Search code examples
apache-sparkapache-zeppelin

zeppelin notebook "error: not found: value %"


according to reading csv in zeppelin I should be using %dep to load the csv jar, but i get error: not found: value % anyone knows what i'm missing?

%spark

val a = 1

%dep
z.reset()
z.addRepo("Spark Packages Repo").url("http://dl.bintray.com/spark-packages/maven")
z.load("com.databricks:spark-csv_2.10:1.2.0")

a: Int = 1
<console>:28: error: not found: value %
              %dep
              ^

in zeppelin logs i see:

 INFO [2016-04-21 11:44:19,300] ({pool-2-thread-11} SchedulerFactory.java[jobFinished]:137) - Job remoteInterpretJob_1461228259278 finished by scheduler org.apache.zeppelin.spark.SparkInterpreter1173192611
 INFO [2016-04-21 11:44:19,678] ({pool-2-thread-4} SchedulerFactory.java[jobStarted]:131) - Job remoteInterpretJob_1461228259678 started by scheduler org.apache.zeppelin.spark.SparkInterpreter1173192611
 INFO [2016-04-21 11:44:19,704] ({pool-2-thread-4} SchedulerFactory.java[jobFinished]:137) - Job remoteInterpretJob_1461228259678 finished by scheduler org.apache.zeppelin.spark.SparkInterpreter1173192611
 INFO [2016-04-21 11:44:36,968] ({pool-2-thread-12} SchedulerFactory.java[jobStarted]:131) - Job remoteInterpretJob_1461228276968 started by scheduler 1367682354
 INFO [2016-04-21 11:44:36,969] ({pool-2-thread-12} RReplInterpreter.scala[liftedTree1$1]:41) - intrpreting %dep
z.reset()
z.addRepo("Spark Packages Repo").url("http://dl.bintray.com/spark-packages/maven")
z.load("com.databricks:spark-csv_2.10:1.2.0")
ERROR [2016-04-21 11:44:36,975] ({pool-2-thread-12} RClient.scala[eval]:79) - R Error .zreplout <- rzeppelin:::.z.valuate(.zreplin) <text>:1:1: unexpected input
1: %dep
    ^
 INFO [2016-04-21 11:44:36,978] ({pool-2-thread-12} SchedulerFactory.java[jobFinished]:137) - Job remoteInterpretJob_1461228276968 finished by scheduler 1367682354
 INFO [2016-04-21 11:45:22,157] ({pool-2-thread-8} SchedulerFactory.java[jobStarted]:131) - Job remoteInterpretJob_1461228322157 started by scheduler org.apache.zeppelin.spark.SparkInterpreter1173192611

Solution

  • Each cell can hold one type of interpreter.
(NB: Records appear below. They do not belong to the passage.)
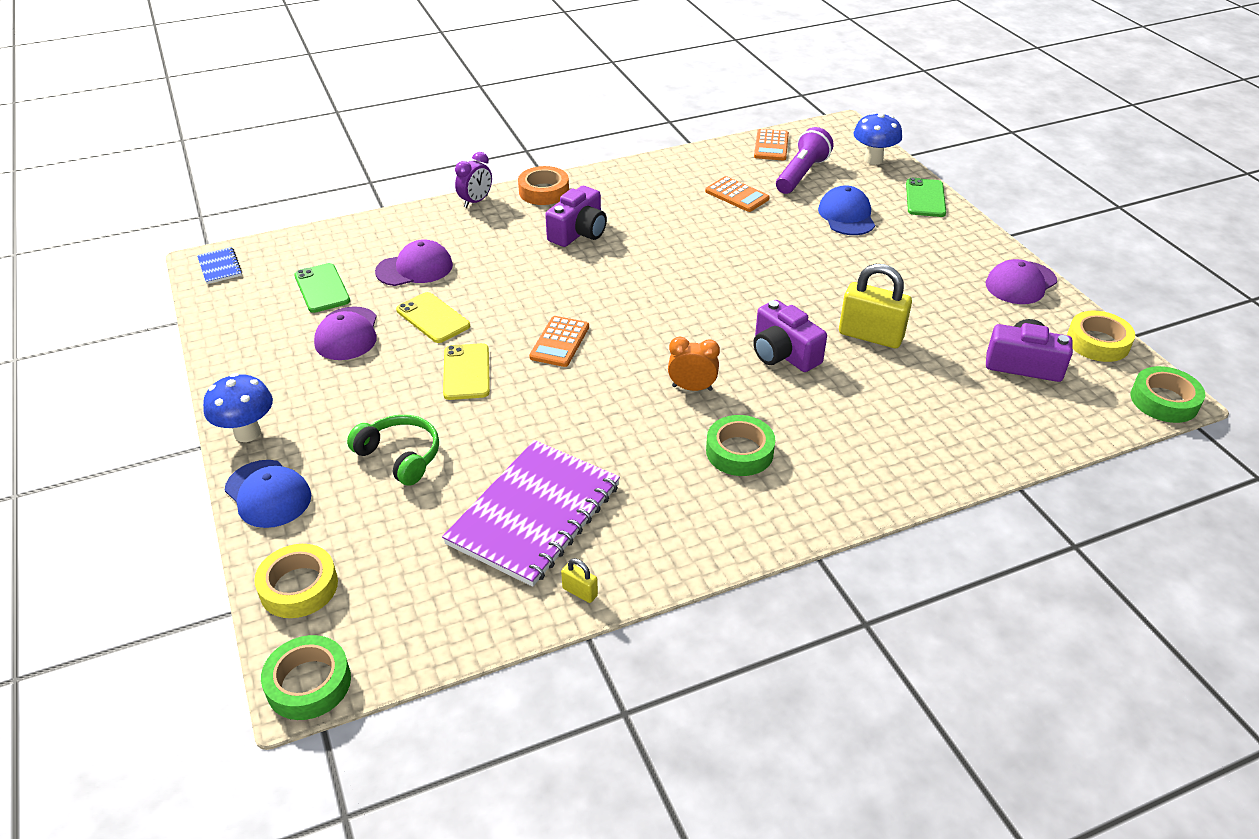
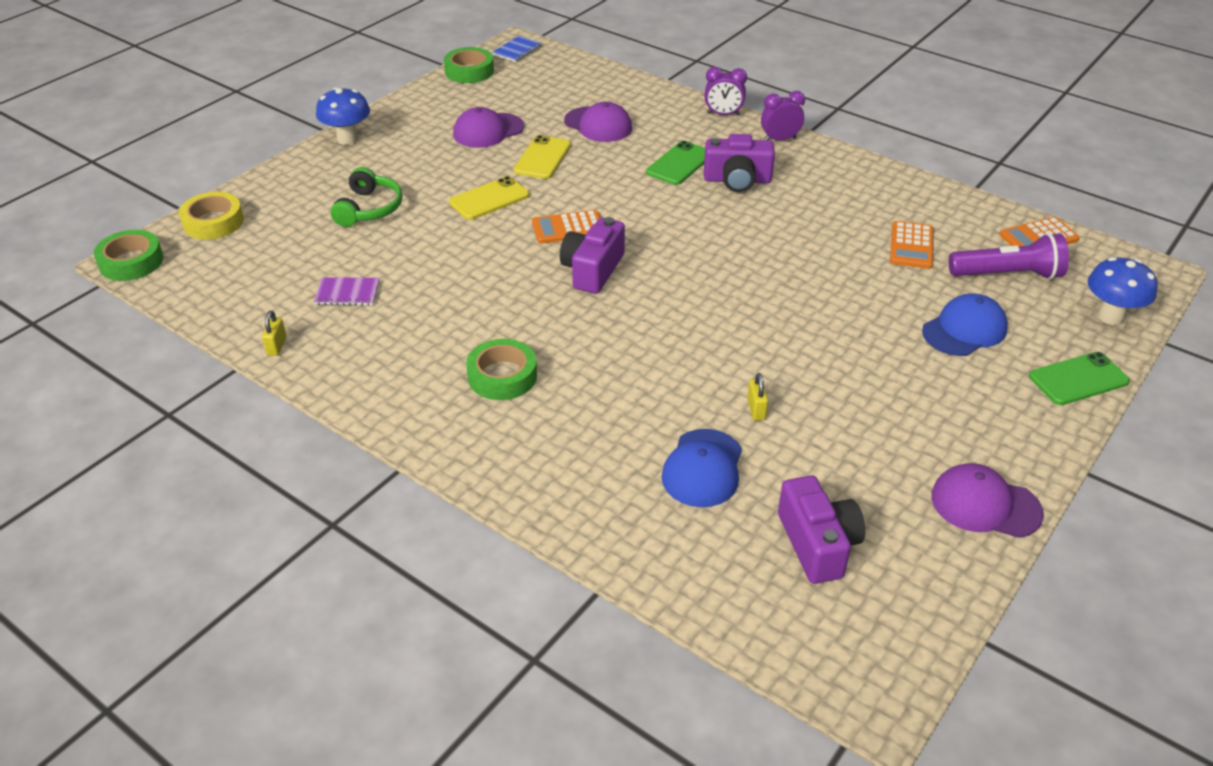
camera: 60 degrees right, 0 degrees up
blue cap [225,460,311,528] -> blue cap moved to [661,429,742,507]
green phone [294,263,350,313] -> green phone moved to [646,141,705,185]
purple notebook [442,440,620,587] -> purple notebook [314,277,379,306], size x0.42
orange tape [518,166,569,205] -> purple clock [761,91,805,141]
orange clock [668,337,720,391] -> none
purple camera [753,300,827,372] -> purple camera moved to [560,217,625,294]
yellow padlock [839,264,912,348] -> yellow padlock [747,373,768,421], size x0.45
yellow tape [1067,311,1135,362] -> none
green tape [1131,366,1205,423] -> green tape moved to [444,47,494,83]

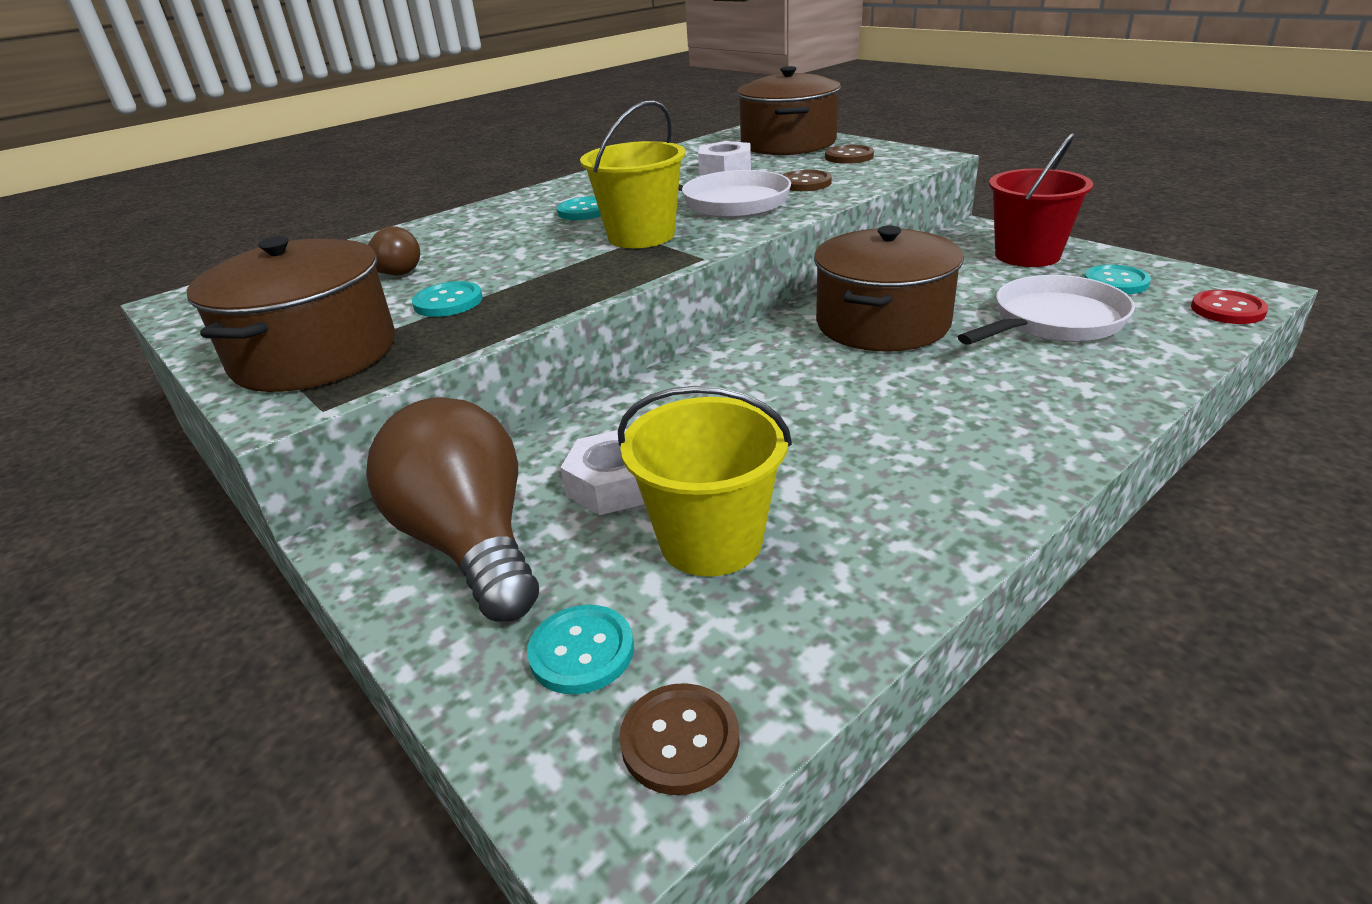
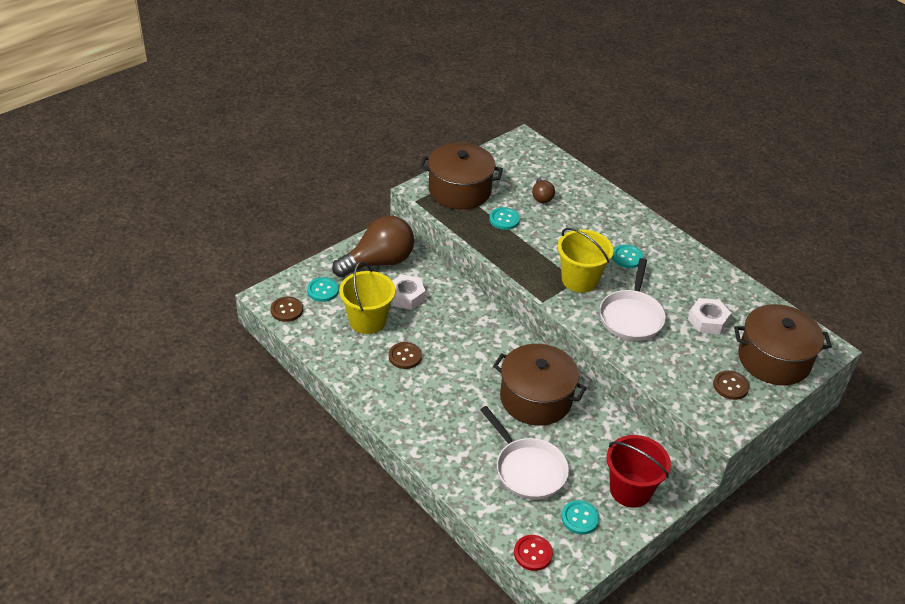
camera: 85 degrees right, 10 degrees up
brown button [782,170,832,191] -> brown button moved to [389,342,422,369]

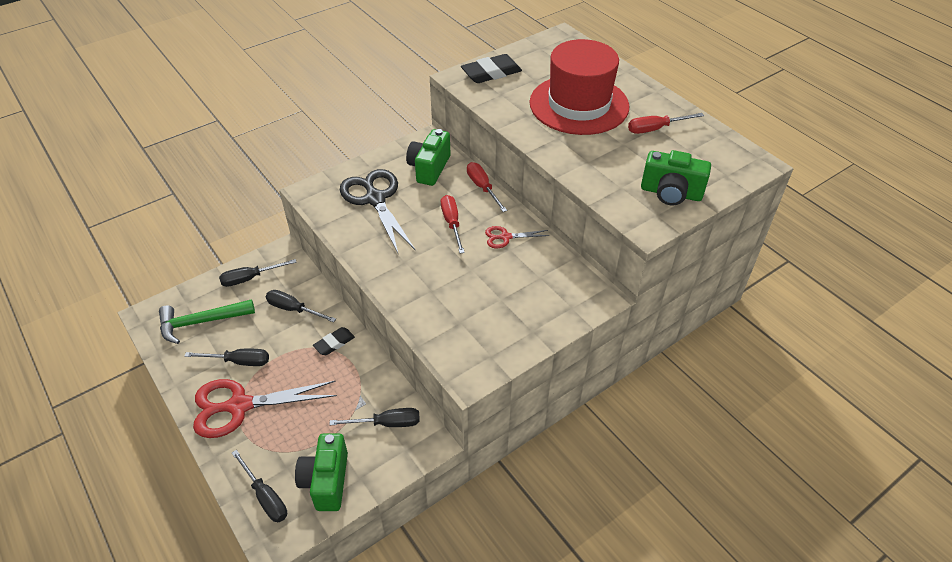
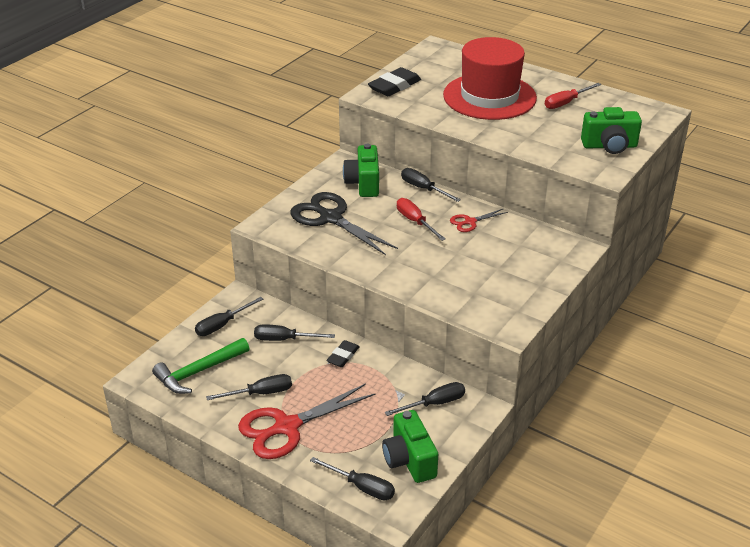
camera: 20 degrees left, 10 degrees down
red screwdriver [467,162,507,212] -> black screwdriver [401,168,461,202]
Thus is order to use %dep and %spark you should separate them into two cells starting with %dep after restarting the spark interpreter so it can be taken into consideration. e.g :

    In the first cell :

    %dep
    z.reset()
    z.addRepo("Spark Packages Repo").url("http://dl.bintray.com/spark-packages/maven")
    z.load("com.databricks:spark-csv_2.10:1.2.0")
    

    Now that your dependencies are loaded, you can access spark interpreter in a different cell:

    %spark
    val a = 1
    

    PS: By default, a cell runs with the spark interpreter so you don't need to explicitly use %spark.